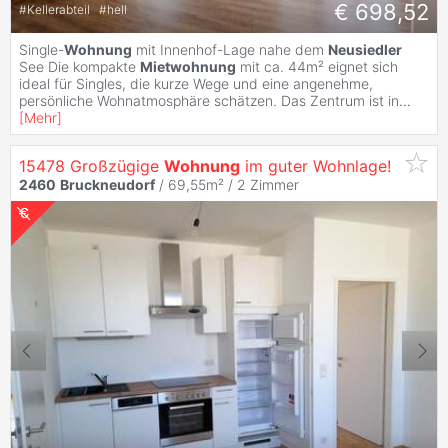
€ 698,52
#
Kellerabteil
#
hell
Single-
Wohnung
mit Innenhof-Lage nahe dem
Neusiedler
See Die kompakte
Mietwohnung
mit ca. 44m² eignet sich
ideal für Singles, die kurze Wege und eine angenehme,
persönliche Wohnatmosphäre schätzen. Das Zentrum ist in
...
[
Mehr
]
15478 Großzügige
Wohnung
im guter Wohnlage!
2460
Bruckneudorf
/ 69,55m² /
2 Zimmer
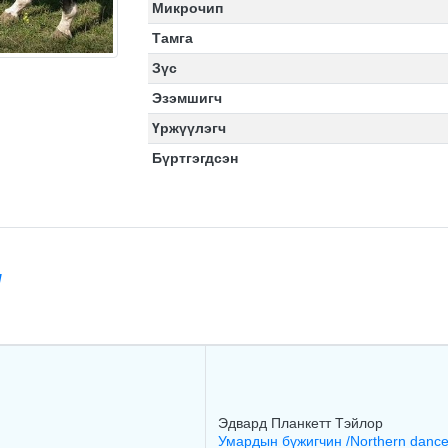
Микрочип
Тамга
Зүс
Эзэмшигч
Үржүүлэгч
Бүртгэгдсэн
/
Эдваpд Планкетт Тэйлop
Умардын бүжигчин /Northern dance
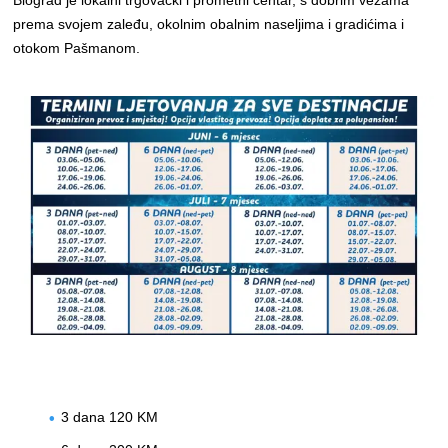
Biograd je lokalni trgovački i prometni centar, s dobrim vezama
prema svojem zaleđu, okolnim obalnim naseljima i gradićima i
otokom Pašmanom.
3 dana 120 KM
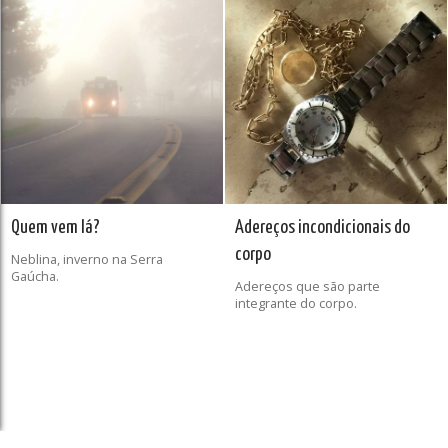
Quem vem lá?
Adereços incondicionais do
corpo
Neblina, inverno na Serra
Gaúcha.
Adereços que são parte
integrante do corpo.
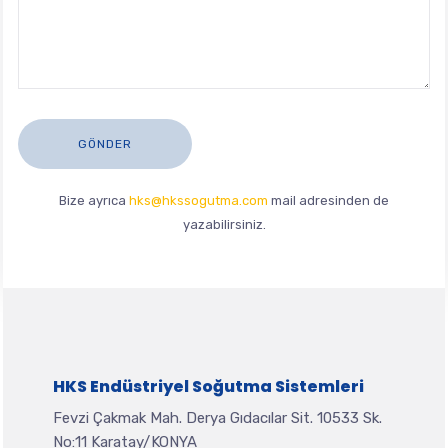
Bize ayrıca
hks@hkssogutma.com
mail adresinden de
yazabilirsiniz.
HKS Endüstriyel Soğutma Sistemleri
Fevzi Çakmak Mah. Derya Gıdacılar Sit. 10533 Sk.
No:11 Karatay/KONYA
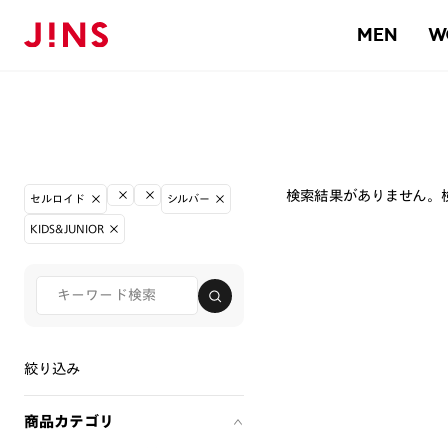
MEN
W
検索結果がありません。
セルロイド
シルバー
KIDS&JUNIOR
絞り込み
商品カテゴリ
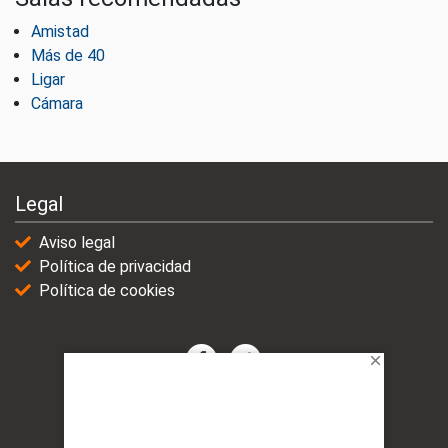
Amistad
Más de 40
Ligar
Cámara
Legal
Aviso legal
Política de privacidad
Política de cookies
© 2021-2025 | VicioChat Networks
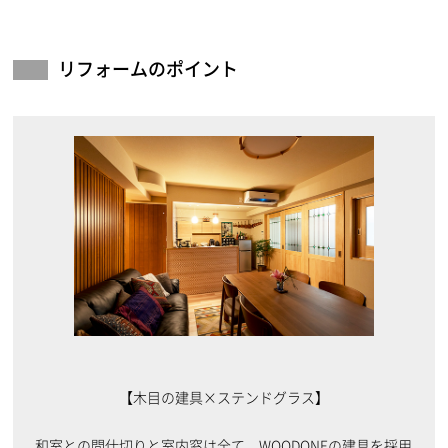
リフォームのポイント
【木目の建具×ステンドグラス】
和室との間仕切りと室内窓は全て、WOODONEの建具を採用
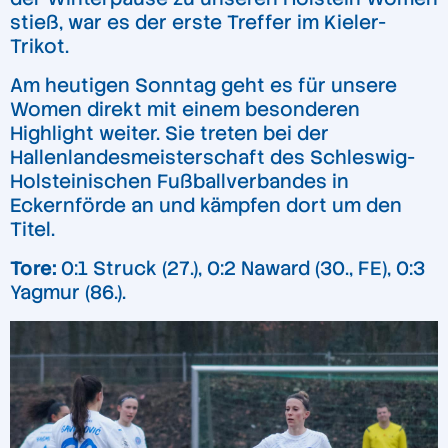
stieß, war es der erste Treffer im Kieler-
Trikot.
Am heutigen Sonntag geht es für unsere
Women direkt mit einem besonderen
Highlight weiter. Sie treten bei der
Hallenlandesmeisterschaft des Schleswig-
Holsteinischen Fußballverbandes in
Eckernförde an und kämpfen dort um den
Titel.
Tore:
0:1 Struck (27.), 0:2 Naward (30., FE), 0:3
Yagmur (86.).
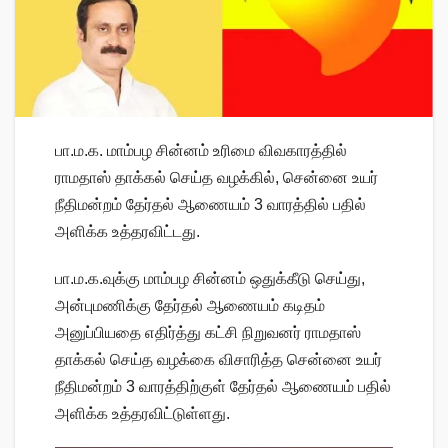
பா.ம.க. மாம்பழ சின்னம் உரிமை விவகாரத்தில்
ராமதாஸ் தாக்கல் செய்த வழக்கில், சென்னை உயர்
நீதிமன்றம் தேர்தல் ஆணையம் 3 வாரத்தில் பதில்
அளிக்க உத்தரவிட்டது.
பா.ம.க.வுக்கு மாம்பழ சின்னம் ஒதுக்கீடு செய்து,
அன்புமணிக்கு தேர்தல் ஆணையம் கடிதம்
அனுப்பியதை எதிர்த்து கட்சி நிறுவனர் ராமதாஸ்
தாக்கல் செய்த வழக்கை விசாரித்த சென்னை உயர்
நீதிமன்றம் 3 வாரத்திற்குள் தேர்தல் ஆணையம் பதில்
அளிக்க உத்தரவிட்டுள்ளது.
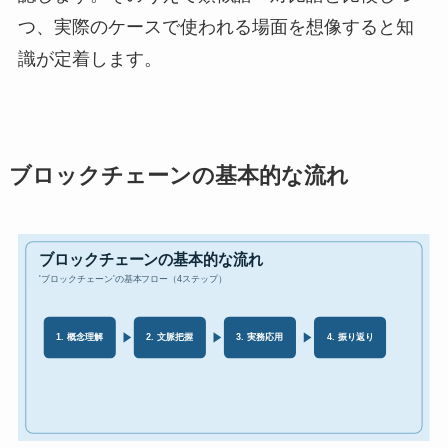
つ、実際のケースで使われる場面を想像すると知
識が定着します。
ブロックチェーンの基本的な流れ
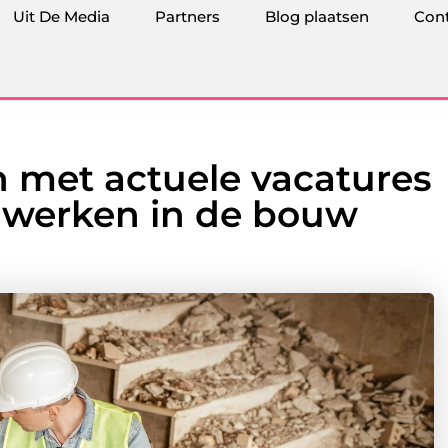
Uit De Media
Partners
Blog plaatsen
Con
 met actuele vacatures
n werken in de bouw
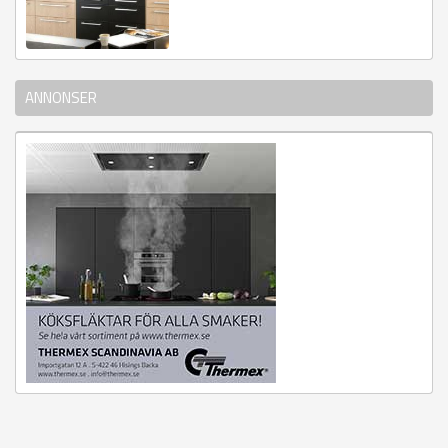
ANNONSER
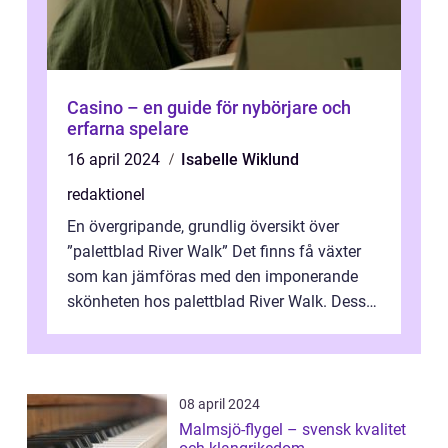
Casino – en guide för nybörjare och
erfarna spelare
16 april 2024
Isabelle Wiklund
redaktionel
En övergripande, grundlig översikt över
”palettblad River Walk” Det finns få växter
som kan jämföras med den imponerande
skönheten hos palettblad River Walk. Dess
spektakulära lövverk har ...
08 april 2024
Malmsjö-flygel – svensk kvalitet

----------------------------------------

* [TASK INSTRUCTIONS]
How many lines of the listing hold the string "Walk"? Give the number alone.

* [WRITTEN SOLUTION]
2